13.1 Governing Law. This Agreement is governed by the laws of the State of Tennessee, without regard to conflict-of-law principles.

13.2 Forum Selection. Exclusive venue for any suit arising out of this Agreement shall lie in the state courts located in [COUNTY], Tennessee.

13.3 Arbitration. [Optional – If elected, insert comprehensive commercial arbitration clause under AAA Commercial Arbitration Rules, seat in Nashville, TN, with three arbitrators. If not elected, delete Section 13.3.]

13.4 Jury Trial Waiver. [Optional – The Parties knowingly and voluntarily waive trial by jury in any action relating to this Agreement.]

13.5 Specific Performance. The Parties acknowledge that the Property is unique; therefore, in addition to any other remedies, specific performance is an appropriate remedy for breach.


14. GENERAL PROVISIONS

14.1 Notices. All notices must be in writing and delivered by (i) hand, (ii) nationally recognized overnight courier, or (iii) email with confirmation, to the addresses set forth below (or as later designated). Notice is deemed received upon delivery or refusal.

14.2 Entire Agreement. This Agreement constitutes the entire agreement of the Parties and supersedes all prior understandings.

14.3 Amendments. No amendment is effective unless in writing and signed by both Parties.

14.4 Waiver. A waiver must be in writing; a waiver of any breach is not a waiver of any other breach.

14.5 Assignment. Buyer may not assign this Agreement without Seller’s prior written consent; provided, however, Buyer may assign to an Affiliate controlled by Buyer upon notice to Seller.

14.6 Successors and Assigns. This Agreement binds and benefits the Parties and their respective successors and permitted assigns.

14.7 Severability. If any provision is unenforceable, the remaining provisions remain in effect, and the unenforceable provision shall be reformed to the minimum extent necessary.

14.8 Counterparts; Electronic Signatures. This Agreement may be executed in counterparts, each of which is deemed an original.

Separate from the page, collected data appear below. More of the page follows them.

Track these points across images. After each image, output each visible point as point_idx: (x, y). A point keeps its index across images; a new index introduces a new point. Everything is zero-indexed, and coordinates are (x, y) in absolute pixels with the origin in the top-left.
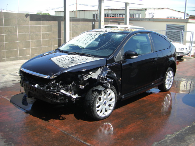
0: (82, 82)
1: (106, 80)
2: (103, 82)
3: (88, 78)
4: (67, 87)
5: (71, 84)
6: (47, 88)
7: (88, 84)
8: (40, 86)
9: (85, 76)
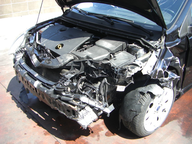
0: (122, 80)
1: (166, 75)
2: (160, 79)
3: (133, 74)
4: (94, 90)
5: (101, 82)
6: (56, 92)
7: (133, 82)
8: (43, 85)
9: (128, 70)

Electronic signatures and PDF execution shall be valid and binding.

14.9 Confidentiality. Except as required by law, the Parties shall keep this Agreement and transaction details confidential.

14.10 Further Assurances. Each Party shall execute and deliver additional documents and perform further acts reasonably necessary to consummate the transaction.


15. EXECUTION BLOCK

IN WITNESS WHEREOF, the Parties have executed this Agreement effective as of the Effective Date.

SELLER:
[SELLER LEGAL NAME]
By: _____
Name:
_____
Title:
_____
Date: _______

BUYER:
[BUYER LEGAL NAME]
By: _____
Name:
_____
Title:
_____
Date: _______

[// GUIDANCE: Tennessee does not universally require witnesses for commercial real estate contracts, but the deed to be recorded must be acknowledged before a notary public. Confirm county-specific recording requirements.]


16. EXHIBITS & SCHEDULES

Exhibit A – Legal Description of the Land
Exhibit B – Form of Special Warranty Deed
Exhibit C – Bill of Sale
Exhibit D – Assignment of Intangibles
Schedule 7.1(e) – Environmental Disclosures
Schedule 9.1(d) – Required Third-Party Consents


[// GUIDANCE: Prior to circulation, complete all placeholders, attach the referenced exhibits/schedules, and conform the title commitment and survey data. Verify compliance with current Tennessee transfer tax, recordation fees, and any county-specific disclosure requirements.]